The White House wants to cure the “doughnut hole” problem in Medicare Part D by closing the gap between coverage limits and caps on out-of-pocket expenses. Expanding the coverage means hiking premiums on seniors enrolled in the program, though, a condition that the Obama administration and its allies in Congress have not yet revealed. CBO directer Douglas Elmendorf outlined the projected fee hikes in a letter to Rep. Dave Camp, the ranking Republican on the House Ways and Means Committee (via Yid With Lid):

Overall, CBO estimates that enacting the proposed changes would lead to an average increase in premiums for Part D beneficiaries, above those under current law, of about 5 percent in 2011. That effect would rise over time and reach about 20 percent in 2019. Beyond the 10-year budget window, the premiums would increase slightly more until the doughnut hole was eliminated in 2022; beyond that point, enrollees’ premiums would grow along with the cost for covered drugs. As already noted, the proposed changes would also reduce beneficiaries’ average cost sharing and their average total drug spending. The net effect on drug spending would differ among beneficiaries depending on the amount of their purchases in a year.

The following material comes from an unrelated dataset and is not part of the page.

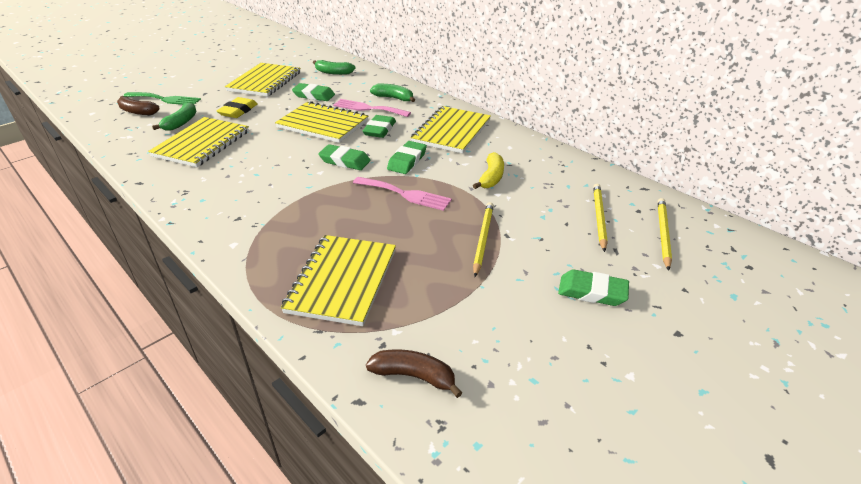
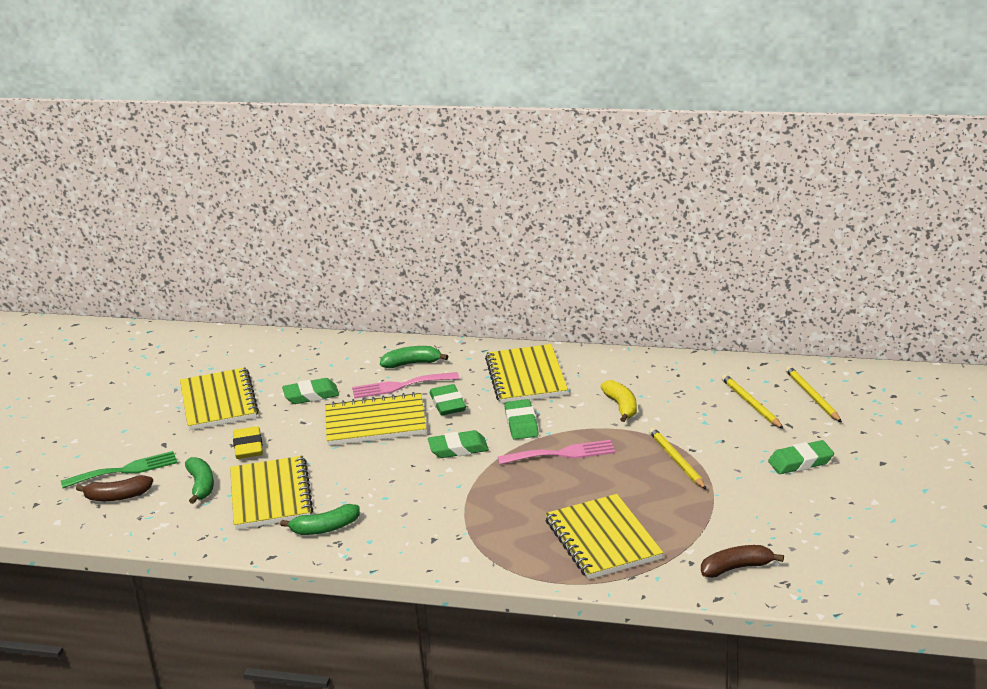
camera: 30 degrees left, 10 degrees down
green banana [313,60,356,75] -> green banana moved to [280,504,360,535]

Spending would decrease on average as the doughnut hole closes — but that doesn’t happen until 2022. Until it does, the premiums would continue to increase past the 20% mark. Meanwhile, as the doughnut hole closes, people would spend less on drugs, but only those who ended up in the doughnut hole at all. One has to buy $2700 in prescription medication to fall into the hole, and spend an additional $1600 to crawl out of it. Not everyone spends $2700 in prescriptions — but everyone will pay the higher premiums.

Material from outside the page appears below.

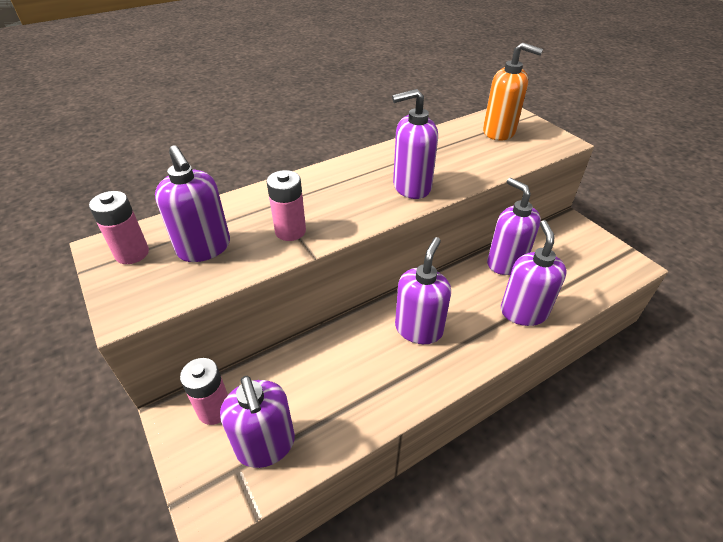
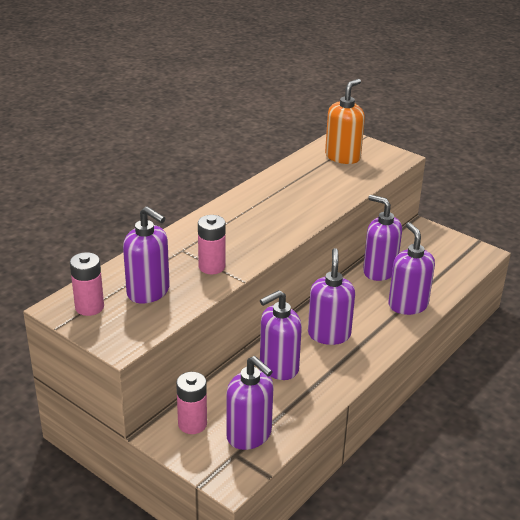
camera: 20 degrees left, 10 degrees down
purple soap dispenser [392,89,438,199] -> purple soap dispenser moved to [260,290,302,380]
orange soap dispenser [483,42,543,141] -> orange soap dispenser turned 60 degrees counterclockwise [325,79,365,164]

What happens to drug prices? The current formulary will be price controlled, thanks to the deal that the pharmaceutical industry made with Obama, but new drugs will become more expensive (emphases mine):

Drug manufacturers would be constrained from increasing prices for existing drugs but could offset the rebates they would be required to pay for full-benefit dual eligible individuals by charging higher prices for new drugs—particularly for “breakthrough” drugs (the first drugs that use new mechanisms to treat illnesses). In addition, manufacturers would probably lower the rebates they pay to prescription drug plans. Although they would continue to have an incentive to provide rebates in exchange for having their products designated as “preferred” on the plans’ formularies—which leads to higher volumes of sales—the rebates would probably decline relative to their amounts under current law because the benefit to the manufacturers of those added sales would be reduced by the new discounts and rebates they would have to provide. Those responses would lead to an increase in beneficiaries’ premiums, CBO estimates, and they would also lead to an increase in beneficiaries’ payments for cost sharing.

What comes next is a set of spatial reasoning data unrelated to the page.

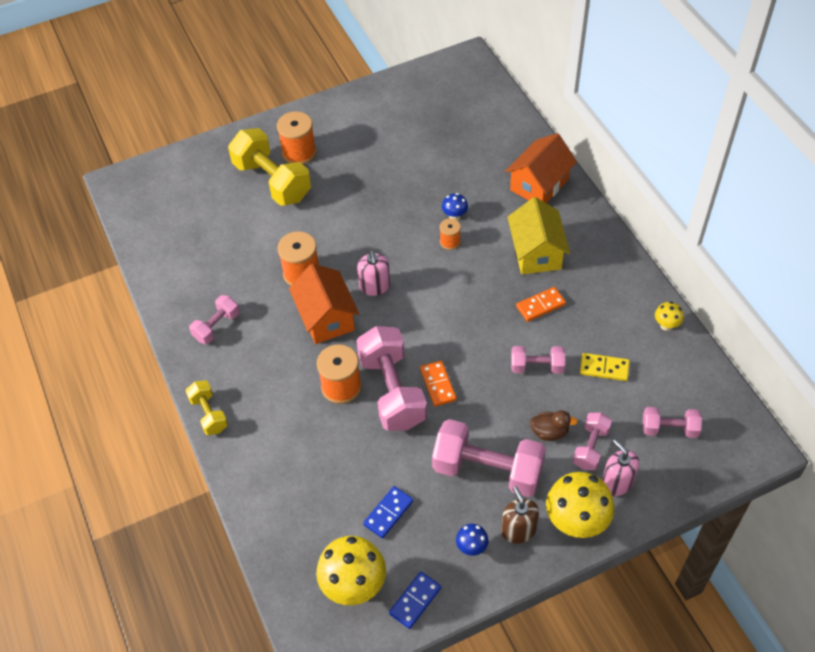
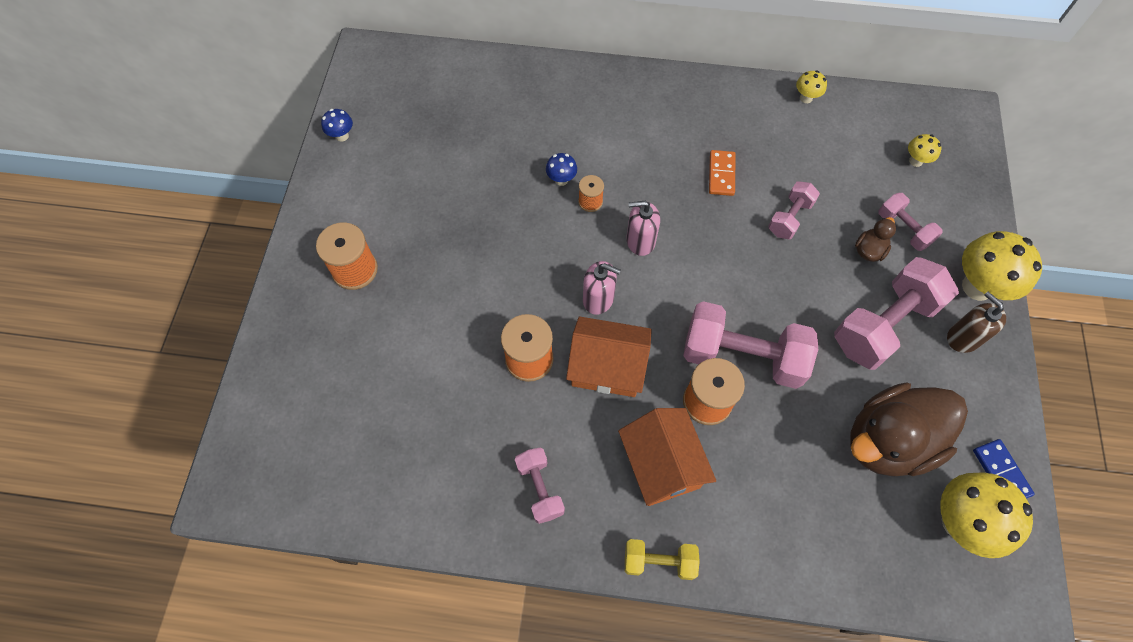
camera: 60 degrees left, 10 degrees up
yellow dumbbell [228,128,311,206] -> none
blue domino [363,486,413,538] -> brown duck [850,382,968,476]
orange domino [420,360,457,407] -> none
blue mushroom [456,524,489,556] -> blue mushroom moved to [321,109,353,142]
brown soap dispenser [501,486,539,544] -> brown soap dispenser turned 45 degrees clockwise [947,292,1006,353]
orange house [505,133,577,203] -> orange house moved to [618,408,716,506]
yellow house [507,197,570,274] -> none
yellow domino [580,353,630,381] -> none
pink soap dispenser [602,439,640,496] -> pink soap dispenser moved to [626,201,660,256]
pink dumbbell [643,407,702,438] -> yellow mushroom [908,134,941,167]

Of course, many people in Medicare have opted to solve the doughnut hole by enrolling in Medicare Advantage plans, including my wife. The better plans cover the doughnut hole, as well as expanding the providers available to us while limiting the out-of-pocket expenses. Obama wants to dismantle Medicare Advantage in order to pay for his reforms — such as the doughnut-hole solution already provided by the private sector.

The more one looks at ObamaCare, the worse it looks.